Otherwise who tests what, really?

@Demi don’t get me wrong on the tone here, but there were a lot of regressions on 4.1 as opposed to 4.0 stability experience.

My point here is that :

Is not enough. I’m following GitHub - QubesOS/updates-status: Track packages in testing repository as close as I can. And I see no vmm-xen to be tested, nor fixes for suspend/resume to be tested, with PR getting way too long to land even in unstable repo. I would expect things to be way more verbose under the testing section of this forum, and my guess is that there is a lot of confusion from even the willing testers to test something to be tested and if those things to be tested even reach willing testers.

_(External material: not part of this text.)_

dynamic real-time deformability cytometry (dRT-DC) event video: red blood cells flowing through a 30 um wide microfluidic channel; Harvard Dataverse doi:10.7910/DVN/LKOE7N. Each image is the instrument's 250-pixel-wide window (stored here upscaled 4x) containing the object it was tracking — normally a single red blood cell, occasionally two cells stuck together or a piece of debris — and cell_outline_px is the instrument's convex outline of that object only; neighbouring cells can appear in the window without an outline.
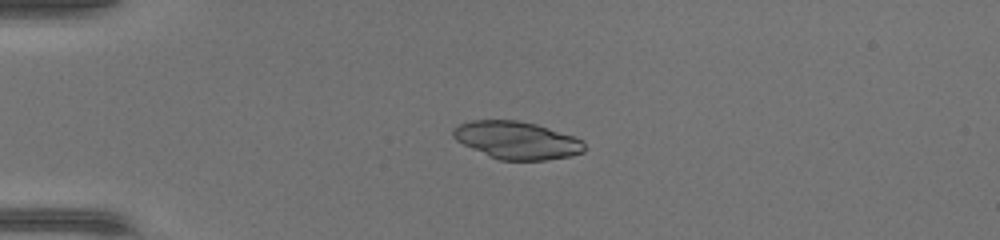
{"species": "common noctule bat (a hibernating species)", "species_latin": "Nyctalus noctula", "temperature_condition": "warm", "stored_images_in_passage": 35, "camera_frame_rate_fps": 3000, "um_per_image_px": 0.085, "animal": {"sex": "female", "body_mass_g": 17.0, "forearm_length_mm": 48.0}, "frame": {"image": 1, "passage_image": 1, "time_ms": 0.0, "image_size_px": [1000, 240], "cell_outline_px": [[588, 148], [584, 152], [568, 156], [544, 160], [500, 160], [488, 156], [456, 140], [452, 136], [452, 132], [460, 124], [472, 120], [516, 120], [536, 124], [584, 140]], "centroid_in_image_um": [43.96, 11.92], "position_along_channel_um": 41.0, "area_um2": 28.61}}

How can we improve that should be discussed under the testing section, not here, but this subject will be a good quotation to justify testing discussions, which is why i’m writing it here. No blame or whatever here, but I see a lot of space for improvements through better communication and appropriate pointers.

@demi: I see that vmm-xen has PR has been approved.
Created a new post under What to test? Where to get what to test? Where to report testing results? - #3 by Insurgo so that this important package uodate is properly tested by the testing community.

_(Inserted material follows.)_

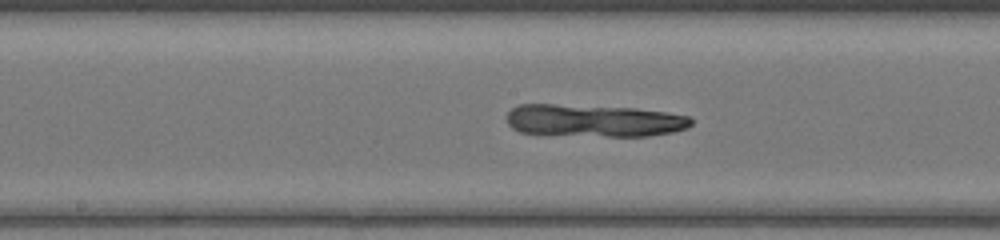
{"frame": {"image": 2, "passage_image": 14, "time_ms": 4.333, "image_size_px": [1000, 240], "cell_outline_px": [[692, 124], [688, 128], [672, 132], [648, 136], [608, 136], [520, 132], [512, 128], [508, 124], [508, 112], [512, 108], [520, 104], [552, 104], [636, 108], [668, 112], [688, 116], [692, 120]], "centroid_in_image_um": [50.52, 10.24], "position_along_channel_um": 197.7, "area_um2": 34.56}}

Please lets continue “testing” discussions process over there.

Can you run tests in these configurations?

  1. LVM thin provisioning + XFS, with the lvm_thin storage driver.
  2. LVM thick provisioning + XFS, with the reflink storage driver and --direct-io=on passed to losetup in /etc/xen/scripts/block.
  3. LVM thick provisioning + XFS, with the reflink storage driver and --direct-io=off passed to losetup in /etc/xen/scripts/block.
  4. BTRFS + Blake2b, with the reflink storage driver and --direct-io=on passed to losetup in /etc/xen/scripts/block.
  5. BTRFS + Blake2b, with the reflink storage driver and --direct-io=off passed to losetup in /etc/xen/scripts/block.

If you are using a 4Kn disk, skip 2 and 4 as they won’t work (you won’t be able to boot any VMs).

* 4K dm-crypt Sorry - @Demi was right, a 4Kn disk is generally problematic even without 4K dm-crypt.

Configuration 4 definitely works, at least in the sense that it doesn’t produce an error, and losetup -l shows the intended result of direct I/O + 512B sectors even though the underlying dm-crypt block device is 4K. I’ve been using this configuration (except with the default checksum function) for months.

It’s XFS (configuration 2) and ext4 that are not so flexible.

I think it’s explained by…

So it’s in line with @Insurgo’s observations.